Screenshot and code edit data
________________________

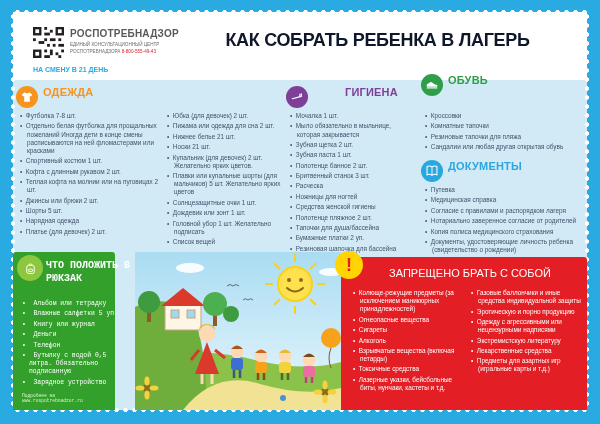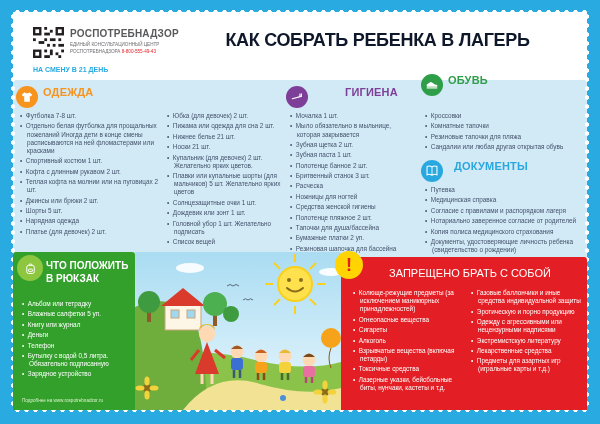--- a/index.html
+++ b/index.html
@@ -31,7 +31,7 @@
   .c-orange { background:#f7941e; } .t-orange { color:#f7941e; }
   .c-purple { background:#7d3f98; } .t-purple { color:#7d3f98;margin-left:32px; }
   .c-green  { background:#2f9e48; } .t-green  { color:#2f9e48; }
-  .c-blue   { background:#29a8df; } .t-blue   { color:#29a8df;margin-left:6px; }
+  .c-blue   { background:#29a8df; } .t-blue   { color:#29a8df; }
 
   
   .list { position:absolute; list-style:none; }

________________________

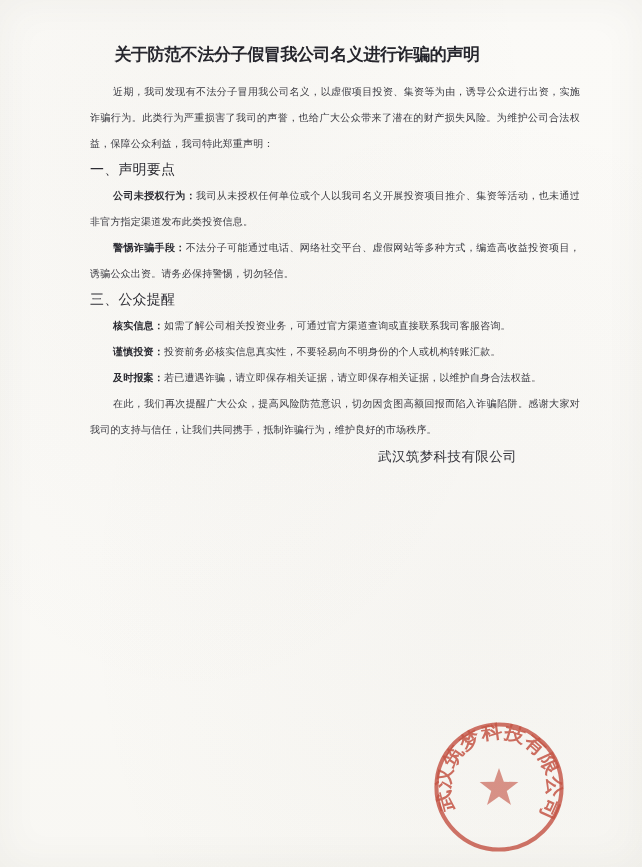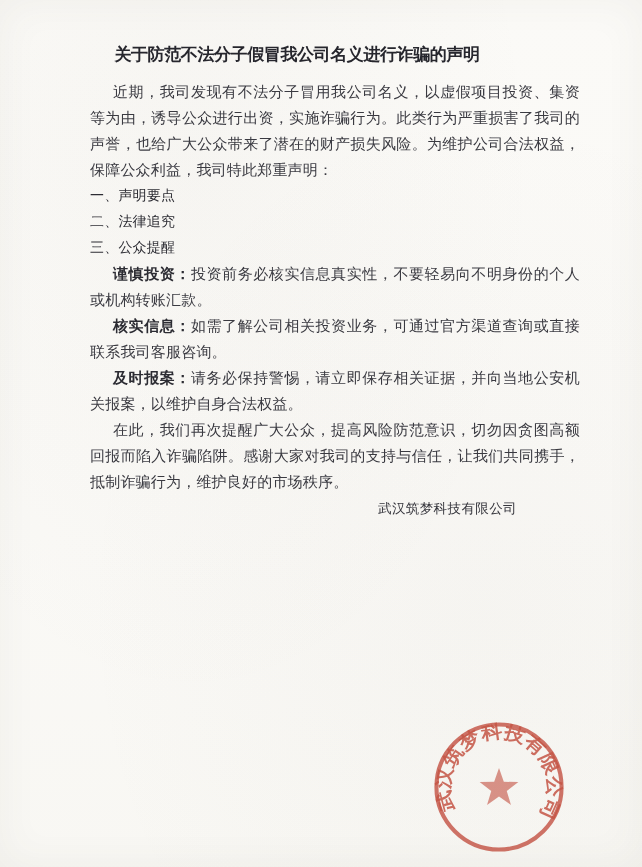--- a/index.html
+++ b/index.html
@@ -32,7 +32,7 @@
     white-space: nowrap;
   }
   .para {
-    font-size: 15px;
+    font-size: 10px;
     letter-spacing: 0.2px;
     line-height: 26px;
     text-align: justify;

________________________

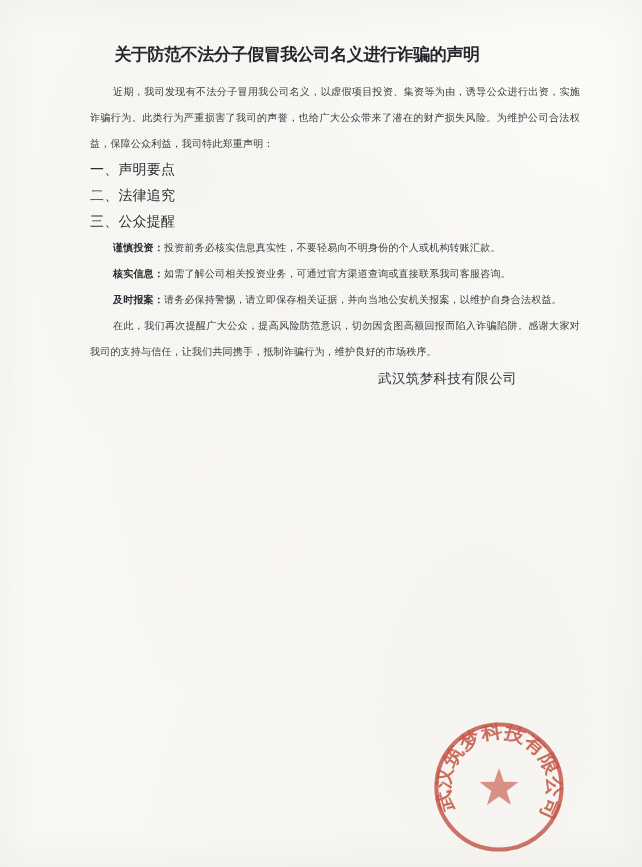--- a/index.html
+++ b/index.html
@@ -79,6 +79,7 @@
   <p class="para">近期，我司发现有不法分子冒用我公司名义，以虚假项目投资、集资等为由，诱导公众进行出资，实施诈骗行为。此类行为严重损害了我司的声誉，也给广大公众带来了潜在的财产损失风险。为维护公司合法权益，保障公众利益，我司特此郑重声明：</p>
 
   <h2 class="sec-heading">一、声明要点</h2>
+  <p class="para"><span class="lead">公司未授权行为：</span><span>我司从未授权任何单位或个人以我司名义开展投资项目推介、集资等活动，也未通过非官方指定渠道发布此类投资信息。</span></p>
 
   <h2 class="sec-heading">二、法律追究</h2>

________________________

= WHAT YOU HAVE TO DO =
Looking through the data above, count the lines that include the string "class" and give only the count.

= TASK OUTPUT =
4